BEGIN

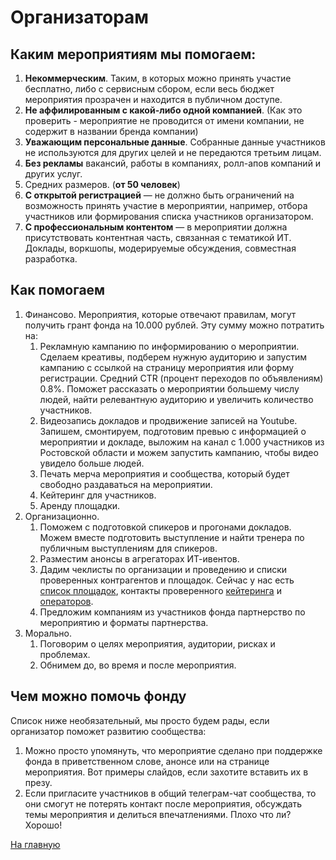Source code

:# Организаторам

## Каким мероприятиям мы помогаем:

1. **Некоммерческим**. Таким, в которых можно принять участие бесплатно, либо с сервисным сбором, если весь бюджет мероприятия прозрачен и находится в публичном доступе.
2. **Не аффилированным с какой-либо одной компанией**. (Как это проверить - мероприятие не проводится от имени компании, не содержит в названии бренда компании)
3. **Уважающим персональные данные**. Собранные данные участников не используются для других целей и не передаются третьим лицам.
4. **Без рекламы** вакансий, работы в компаниях, ролл-апов компаний и других услуг. 
5. Средних размеров. (**от 50 человек**)
6. **С открытой регистрацией** — не должно быть ограничений на возможность принять участие в мероприятии, например, отбора участников или формирования списка участников организатором.
7. **С профессиональным контентом** — в мероприятии должна присутствовать контентная часть, связанная с тематикой ИТ. Доклады, воркшопы, модерируемые обсуждения, совместная разработка.

## Как помогаем

1. Финансово. Мероприятия, которые отвечают правилам, могут получить грант фонда на 10.000 рублей. Эту сумму можно потратить на:
    1. Рекламную кампанию по информированию о мероприятии. Сделаем креативы, подберем нужную аудиторию и запустим кампанию с ссылкой на страницу мероприятия или форму регистрации. Средний CTR (процент переходов по объявлениям) 0.8%. Поможет рассказать о мероприятии большему числу людей, найти релевантную аудиторию и увеличить количество участников.
    2. Видеозапись докладов и продвижение записей на Youtube. Запишем, смонтируем, подготовим превью с информацией о мероприятии и докладе, выложим на канал с 1.000 участников из Ростовской области и можем запустить кампанию, чтобы видео увидело больше людей.
    3. Печать мерча мероприятия и сообщества, который будет свободно раздаваться на мероприятии.
    4. Кейтеринг для участников.
    5. Аренду площадки.
2. Организационно.
    1. Поможем с подготовкой спикеров и прогонами докладов. Можем вместе подготовить выступление и найти тренера по публичным выступлениям для спикеров.
    2. Разместим анонсы в агрегаторах ИТ-ивентов.
    3. Дадим чеклисты по организации и проведению и списки проверенных контрагентов и площадок. Сейчас у нас есть [список площадок](https://github.com/RndTechCommunity/RndTech/blob/master/community/places.md), контакты проверенного [кейтеринга](https://github.com/RndTechCommunity/RndTech/blob/master/community/food.md) и [операторов](https://github.com/RndTechCommunity/RndTech/blob/master/community/photo.md).
    4. Предложим компаниям из участников фонда партнерство по мероприятию и форматы партнерства.
3. Морально.
    1. Поговорим о целях мероприятия, аудитории, рисках и проблемах. 
    2. Обнимем до, во время и после мероприятия.

## Чем можно помочь фонду

Список ниже необязательный, мы просто будем рады, если организатор поможет развитию сообщества:

1. Можно просто упомянуть, что мероприятие сделано при поддержке фонда в приветственном слове, анонсе или на странице мероприятия. Вот примеры слайдов, если захотите вставить их в презу.
2. Если пригласите участников в общий телеграм-чат сообщества, то они смогут не потерять контакт после мероприятия, обсуждать темы мероприятия и делиться впечатлениями. Плохо что ли? Хорошо!

[На главную](https://github.com/RndTechCommunity/NotFound/)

END

• [REQUIRED WORK] Search the entries above for the string "кампанию", and report each line where it occurs.

• [ANSWER AREA]
    1. Рекламную кампанию по информированию о мероприятии. Сделаем креативы, подберем нужную аудиторию и запустим кампанию с ссылкой на страницу мероприятия или форму регистрации. Средний CTR (процент переходов по объявлениям) 0.8%. Поможет рассказать о мероприятии большему числу людей, найти релевантную аудиторию и увеличить количество участников.
    2. Видеозапись докладов и продвижение записей на Youtube. Запишем, смонтируем, подготовим превью с информацией о мероприятии и докладе, выложим на канал с 1.000 участников из Ростовской области и можем запустить кампанию, чтобы видео увидело больше людей.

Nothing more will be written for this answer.